- AVAILABLE DATA
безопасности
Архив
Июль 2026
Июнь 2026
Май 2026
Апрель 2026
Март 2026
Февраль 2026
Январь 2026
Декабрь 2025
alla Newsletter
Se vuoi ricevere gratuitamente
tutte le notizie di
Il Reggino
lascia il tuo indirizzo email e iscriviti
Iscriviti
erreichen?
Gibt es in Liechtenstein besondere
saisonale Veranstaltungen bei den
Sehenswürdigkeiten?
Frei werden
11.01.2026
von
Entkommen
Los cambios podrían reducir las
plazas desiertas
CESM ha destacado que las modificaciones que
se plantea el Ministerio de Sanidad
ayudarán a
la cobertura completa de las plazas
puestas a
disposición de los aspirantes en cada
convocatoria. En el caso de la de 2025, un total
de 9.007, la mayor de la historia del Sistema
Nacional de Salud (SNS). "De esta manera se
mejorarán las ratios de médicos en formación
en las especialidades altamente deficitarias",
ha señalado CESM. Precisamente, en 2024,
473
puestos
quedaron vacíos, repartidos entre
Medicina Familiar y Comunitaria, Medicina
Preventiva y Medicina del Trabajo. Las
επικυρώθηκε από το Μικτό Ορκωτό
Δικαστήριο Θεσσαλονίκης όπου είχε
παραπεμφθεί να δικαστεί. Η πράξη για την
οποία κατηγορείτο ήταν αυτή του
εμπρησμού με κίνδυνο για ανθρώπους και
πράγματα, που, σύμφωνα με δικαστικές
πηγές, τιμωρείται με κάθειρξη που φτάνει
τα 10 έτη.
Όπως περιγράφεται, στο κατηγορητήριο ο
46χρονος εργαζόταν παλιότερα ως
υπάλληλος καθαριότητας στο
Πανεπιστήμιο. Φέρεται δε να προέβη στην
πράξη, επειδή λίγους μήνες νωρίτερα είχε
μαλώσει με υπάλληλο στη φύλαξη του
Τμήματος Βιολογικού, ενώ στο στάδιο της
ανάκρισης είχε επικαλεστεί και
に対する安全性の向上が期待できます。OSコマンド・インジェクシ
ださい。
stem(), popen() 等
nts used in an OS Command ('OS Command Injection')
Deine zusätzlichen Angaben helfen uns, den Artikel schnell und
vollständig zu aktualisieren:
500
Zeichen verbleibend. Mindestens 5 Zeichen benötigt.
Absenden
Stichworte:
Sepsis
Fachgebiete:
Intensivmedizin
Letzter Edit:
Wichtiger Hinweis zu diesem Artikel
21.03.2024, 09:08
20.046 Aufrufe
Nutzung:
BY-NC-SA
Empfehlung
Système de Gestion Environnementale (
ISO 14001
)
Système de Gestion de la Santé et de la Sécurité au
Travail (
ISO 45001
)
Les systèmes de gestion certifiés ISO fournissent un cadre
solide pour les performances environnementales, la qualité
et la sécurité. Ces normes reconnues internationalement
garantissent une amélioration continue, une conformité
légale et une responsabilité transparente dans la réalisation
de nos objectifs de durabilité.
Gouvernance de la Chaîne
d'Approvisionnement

- WHAT THE TASK REQUIRES
Each line of the data should be given back exactly.

- ANSWER SECTION
безопасности
Архив
Июль 2026
Июнь 2026
Май 2026
Апрель 2026
Март 2026
Февраль 2026
Январь 2026
Декабрь 2025
alla Newsletter
Se vuoi ricevere gratuitamente
tutte le notizie di
Il Reggino
lascia il tuo indirizzo email e iscriviti
Iscriviti
erreichen?
Gibt es in Liechtenstein besondere
saisonale Veranstaltungen bei den
Sehenswürdigkeiten?
Frei werden
11.01.2026
von
Entkommen
Los cambios podrían reducir las
plazas desiertas
CESM ha destacado que las modificaciones que
se plantea el Ministerio de Sanidad
ayudarán a
la cobertura completa de las plazas
puestas a
disposición de los aspirantes en cada
convocatoria. En el caso de la de 2025, un total
de 9.007, la mayor de la historia del Sistema
Nacional de Salud (SNS). "De esta manera se
mejorarán las ratios de médicos en formación
en las especialidades altamente deficitarias",
ha señalado CESM. Precisamente, en 2024,
473
puestos
quedaron vacíos, repartidos entre
Medicina Familiar y Comunitaria, Medicina
Preventiva y Medicina del Trabajo. Las
επικυρώθηκε από το Μικτό Ορκωτό
Δικαστήριο Θεσσαλονίκης όπου είχε
παραπεμφθεί να δικαστεί. Η πράξη για την
οποία κατηγορείτο ήταν αυτή του
εμπρησμού με κίνδυνο για ανθρώπους και
πράγματα, που, σύμφωνα με δικαστικές
πηγές, τιμωρείται με κάθειρξη που φτάνει
τα 10 έτη.
Όπως περιγράφεται, στο κατηγορητήριο ο
46χρονος εργαζόταν παλιότερα ως
υπάλληλος καθαριότητας στο
Πανεπιστήμιο. Φέρεται δε να προέβη στην
πράξη, επειδή λίγους μήνες νωρίτερα είχε
μαλώσει με υπάλληλο στη φύλαξη του
Τμήματος Βιολογικού, ενώ στο στάδιο της
ανάκρισης είχε επικαλεστεί και
に対する安全性の向上が期待できます。OSコマンド・インジェクシ
ださい。
stem(), popen() 等
nts used in an OS Command ('OS Command Injection')
Deine zusätzlichen Angaben helfen uns, den Artikel schnell und
vollständig zu aktualisieren:
500
Zeichen verbleibend. Mindestens 5 Zeichen benötigt.
Absenden
Stichworte:
Sepsis
Fachgebiete:
Intensivmedizin
Letzter Edit:
Wichtiger Hinweis zu diesem Artikel
21.03.2024, 09:08
20.046 Aufrufe
Nutzung:
BY-NC-SA
Empfehlung
Système de Gestion Environnementale (
ISO 14001
)
Système de Gestion de la Santé et de la Sécurité au
Travail (
ISO 45001
)
Les systèmes de gestion certifiés ISO fournissent un cadre
solide pour les performances environnementales, la qualité
et la sécurité. Ces normes reconnues internationalement
garantissent une amélioration continue, une conformité
légale et une responsabilité transparente dans la réalisation
de nos objectifs de durabilité.
Gouvernance de la Chaîne
d'Approvisionnement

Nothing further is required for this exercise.